Problem statement: Copy every line of the entries that includes the word "elbow".

Exercise input:
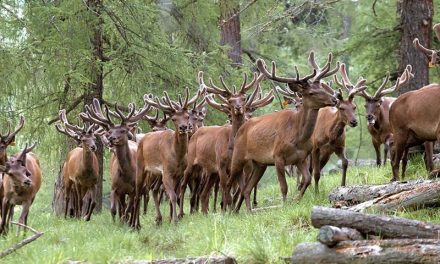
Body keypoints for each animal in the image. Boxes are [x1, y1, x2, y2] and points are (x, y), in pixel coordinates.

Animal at [131, 87, 205, 228]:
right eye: (174, 118)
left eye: (187, 116)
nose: (184, 127)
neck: (177, 156)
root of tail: (142, 138)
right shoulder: (167, 172)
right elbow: (173, 196)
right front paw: (175, 220)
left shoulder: (178, 174)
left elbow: (175, 195)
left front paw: (171, 218)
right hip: (141, 167)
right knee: (137, 194)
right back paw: (135, 224)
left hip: (157, 174)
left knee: (154, 190)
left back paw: (159, 219)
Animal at [229, 51, 338, 212]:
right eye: (311, 92)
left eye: (322, 88)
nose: (334, 99)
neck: (297, 137)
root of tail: (240, 130)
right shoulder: (277, 156)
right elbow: (284, 187)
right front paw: (285, 206)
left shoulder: (301, 158)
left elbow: (306, 180)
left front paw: (296, 200)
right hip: (238, 156)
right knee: (229, 181)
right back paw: (227, 210)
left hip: (259, 163)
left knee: (247, 188)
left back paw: (248, 211)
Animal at [310, 63, 368, 192]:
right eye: (341, 108)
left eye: (354, 107)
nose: (354, 121)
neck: (329, 135)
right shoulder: (315, 147)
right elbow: (316, 173)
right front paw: (316, 193)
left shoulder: (339, 147)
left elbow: (345, 163)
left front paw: (342, 185)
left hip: (325, 155)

Answer to this exercise:
right elbow: (173, 196)
left elbow: (175, 195)
right elbow: (284, 187)
left elbow: (306, 180)
right elbow: (316, 173)
left elbow: (345, 163)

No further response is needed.